TASK DETAILS:
Give the number of lines in this listing that contain the word "roughness", and nothing else.

"""

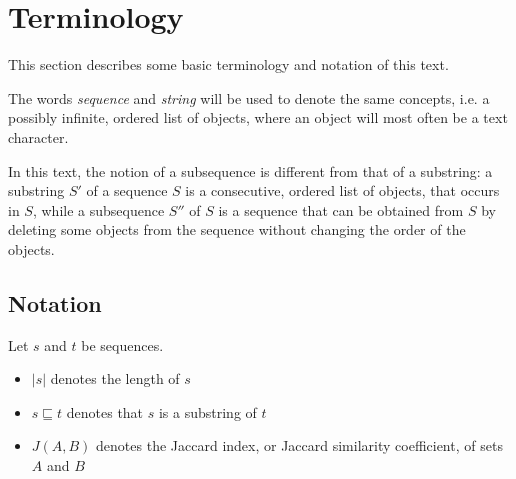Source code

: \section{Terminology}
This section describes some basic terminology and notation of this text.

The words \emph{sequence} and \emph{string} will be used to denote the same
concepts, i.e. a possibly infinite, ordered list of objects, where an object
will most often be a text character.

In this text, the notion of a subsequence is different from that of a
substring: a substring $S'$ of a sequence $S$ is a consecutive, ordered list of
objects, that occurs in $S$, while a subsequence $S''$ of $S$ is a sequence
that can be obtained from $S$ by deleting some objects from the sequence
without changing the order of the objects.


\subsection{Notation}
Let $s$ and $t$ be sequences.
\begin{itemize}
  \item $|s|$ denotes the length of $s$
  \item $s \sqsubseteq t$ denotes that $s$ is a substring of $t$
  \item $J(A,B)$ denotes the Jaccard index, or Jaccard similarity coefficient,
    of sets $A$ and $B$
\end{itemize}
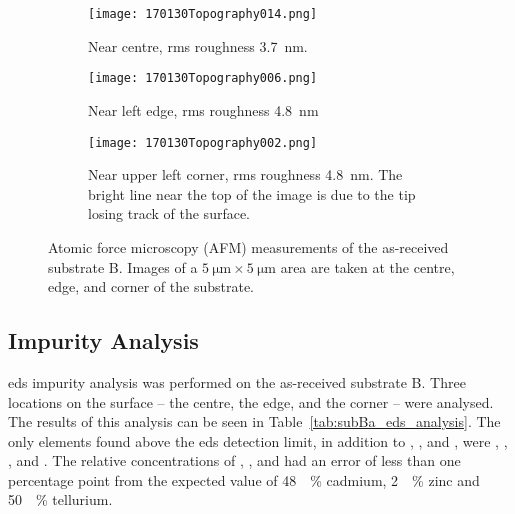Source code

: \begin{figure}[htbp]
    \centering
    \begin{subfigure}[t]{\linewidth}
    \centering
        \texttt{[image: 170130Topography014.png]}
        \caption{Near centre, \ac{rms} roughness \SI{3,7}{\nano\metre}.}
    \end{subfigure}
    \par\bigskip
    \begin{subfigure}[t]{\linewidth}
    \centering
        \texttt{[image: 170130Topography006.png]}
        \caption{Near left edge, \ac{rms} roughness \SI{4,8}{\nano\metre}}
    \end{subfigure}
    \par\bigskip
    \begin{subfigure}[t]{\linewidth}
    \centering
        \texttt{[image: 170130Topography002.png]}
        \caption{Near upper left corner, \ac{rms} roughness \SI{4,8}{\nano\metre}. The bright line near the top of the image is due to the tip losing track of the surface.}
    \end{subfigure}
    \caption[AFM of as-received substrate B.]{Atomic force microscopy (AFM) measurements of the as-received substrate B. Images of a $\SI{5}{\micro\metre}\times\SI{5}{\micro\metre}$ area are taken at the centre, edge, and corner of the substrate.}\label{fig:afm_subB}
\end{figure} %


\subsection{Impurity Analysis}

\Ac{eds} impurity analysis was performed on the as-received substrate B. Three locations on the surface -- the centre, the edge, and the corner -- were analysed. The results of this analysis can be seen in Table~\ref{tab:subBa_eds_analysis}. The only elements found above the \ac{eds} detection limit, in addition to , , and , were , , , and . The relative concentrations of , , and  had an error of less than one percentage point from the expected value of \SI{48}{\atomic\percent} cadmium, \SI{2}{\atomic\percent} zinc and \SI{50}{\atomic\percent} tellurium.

"""

ANSWER SECTION:
3